In order to train the model use:
python train.py
By default it looks for the WFDB folder (containing the training dataset) in ./Training_WFDB
. The option
--input_folder PATH
might be used to specify a different location. By default, does not use the GPU,
but the GPU usage can be ativated using the option --cuda
. Call:
python train.py --help
To get a complete list of the options.
Unless a the output folder is explicitly specified using the option --folder
, the script
will create a new folder ./output_YYYY-MM-DD_HH_MM_SS_MMMMMM
, for which
YYYY-MM-DD_HH_MM_SS_MMMMMM
is the date and time the script was executed. All
the script output is saved inside this folder. The internal structure of this folder is:
./output_YYYY-MM-DD_HH_MM_SS_MMMMMM
config.json
model.pth
history.csv
(final_model.pth)
where config.json
contain the model hyperparameters and training configurations, model.pth
contain
the weights of the model for which the best performance was attained, history.csv
contain the
performance per epoch during the training, final_model.pth
contain the weights of the model
at the last epoch of the training (not necessarily the one with the best validation performance).
It is possible to use an unsupervised pre-training stage. Given a partial ECG signal, the model will be trained to predict unseen samples of the signal. To generate a pre-trained model use:
python pretrain.py
By default it looks for the WFDB folder (containing the training dataset) in ./Training_WFDB
. The option
--input_folder PATH
might be used to specify a different location. By default, does not use the GPU,
but the GPU usage can be ativated using the option --cuda
. Call:
python pretrain.py --help
To get a complete list of the options.
Unless a the output folder is explicitly specified using the option --folder
, the script
will create a new folder ./output_YYYY-MM-DD_HH_MM_SS_MMMMMM
, for which
YYYY-MM-DD_HH_MM_SS_MMMMMM
is the date and time the script was executed. All
the script output is saved inside this folder. The internal structure of this folder is:
./output_YYYY-MM-DD_HH_MM_SS_MMMMMM
pretrain_config.json
pretrain_model.pth
pretrain_history.csv
pretrain_train_ids.txt
pretrain_valid_ids.txt
(pretrain_final_model.pth)
where pretrain_config.json
contain the model hyperparameters and training configurations,
pretrain_model.pth
contain the weights of the model for which the best performance (in the unsupervised task)
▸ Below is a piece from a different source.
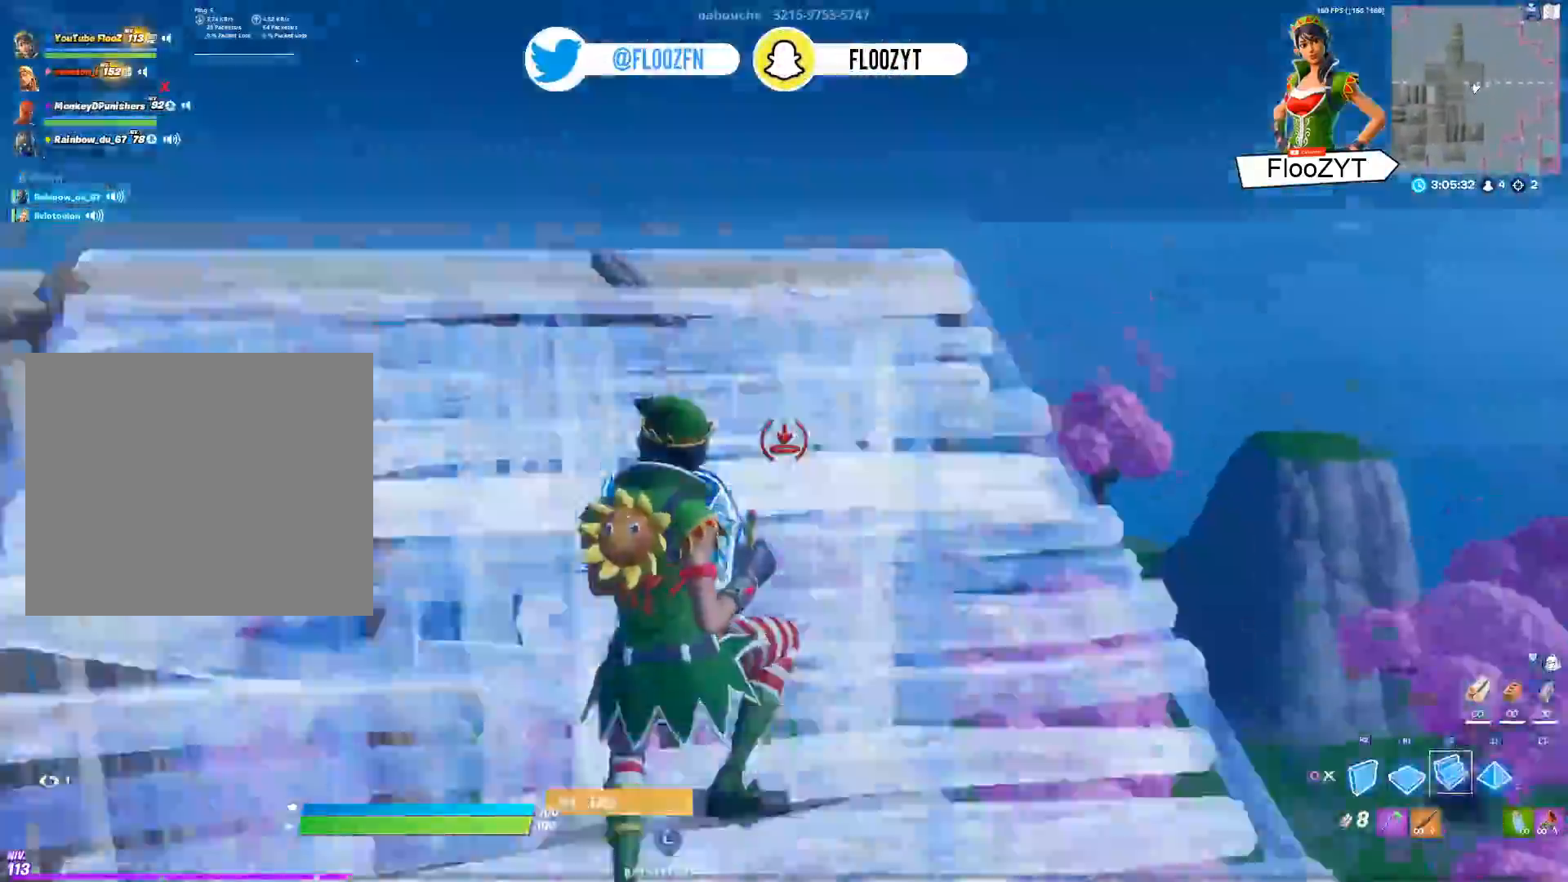
{"buttons": ["R1"], "left_stick": "up", "right_stick": "center", "events": [[150, "right_stick", "center"], [200, "L2", "up"], [317, "L1", "down"], [384, "R1", "down"], [417, "L1", "up"]]}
was attained, pretrain_history.csv
contain the performance per epoch during the training,
pretrain_final_model.pth
contain the weights of the model at the last epoch of the training
(not necessarily the one with the best validation performance). Also, pretrain_{train,valid}_ids.txt
contain
the ids used for training and validating the unsupervised model
One can load pre-trained weights during the supervised training stage, i.e., train.py
by simply calling:
python train.py --folder /PATH/TO/FOLDER/WITH/PRETRAINED/MODEL
that is, with an option pointing to any folder containing (at least)
pretrain_config.json
and pretrain_model.pth
.
The output of one successful unsupervised pretraining + the supervised training procedure is available and can be loaded using:
mkdir ./mdl
wget https://www.dropbox.com/s/1pledtjboriw1fz/config.json?dl=0 -O mdl/config.json
wget https://www.dropbox.com/s/f940fomzmbxmbra/model.pth?dl=0 -O mdl/model.pth
wget https://www.dropbox.com/s/46ombyq4ecgl7oa/pretrain_config.json?dl=0 -O mdl/pretrain_config.json
wget https://www.dropbox.com/s/hv0mj3gwcm43u26/pretrain_model.pth?dl=0 -O mdl/pretrain_model.pth
wget https://www.dropbox.com/s/f08q2wk2wdwehza/history.csv?dl=0 -O mdl/history.csv
wget https://www.dropbox.com/s/3kjsfl8lyak6hau/pretrain_history.csv?dl=0 -O mdl/pretrain_history.csv
This should create the folder
./mdl
config.json
pretrain_config.json
model.pth
pretrain_model.pth
history.csv
pretrain_history.csv
Look at run_12ECG_classifier.py
to see how this model might be loaded.
There are five scripts that are provided by the challenge organizers:
- Two of them are used by the challenge organizers to run our entry. Namely,
driver.py
andtrain_model.py
which respectively evaluate our model and train the model - One is used to evaluate the performance of given model predictions:
evaluate_12ECG_score.py
. We did some small modifications in this one to easily allow it - Finally two of them serve as interface to run and evaluate our model. Namely,
run_12ECG_classifier.py
andtrain_12ECG_classifier.py
which implement the functions required by, respectively,driver.py
andtrain_model.py
to evaluate and train our model.
The script driver.py
can be used to compute the model output in all entries of a given directory:
python driver.py input_directory output_directory
where input_directory
is a directory for input data files and output_directory
is a directory for output
classification files. This script should populated the output director with file of the type:
#Record ID
AF, I-AVB, LBBB, Normal, RBBB, PAC, PVC, STD, STE
1, 1, 0, 0, 0, 0, 0, 0, 0
0.9, 0.6, 0.2, 0.05, 0.2, 0.35, 0.35, 0.1, 0.1
The PhysioNet/CinC 2020 webpage provides a training database with data files and a description of the contents and structure of these files.
The script train_model.py
can be used to train the model in all entries of a given directory:
python train_model.py input_directory output_directory
Both scripts are available in: https://github.com/physionetchallenges/python-classifier-2020
The script evaluate_12ECG_score.py
is available in: https://github.com/physionetchallenges/evaluation-2020.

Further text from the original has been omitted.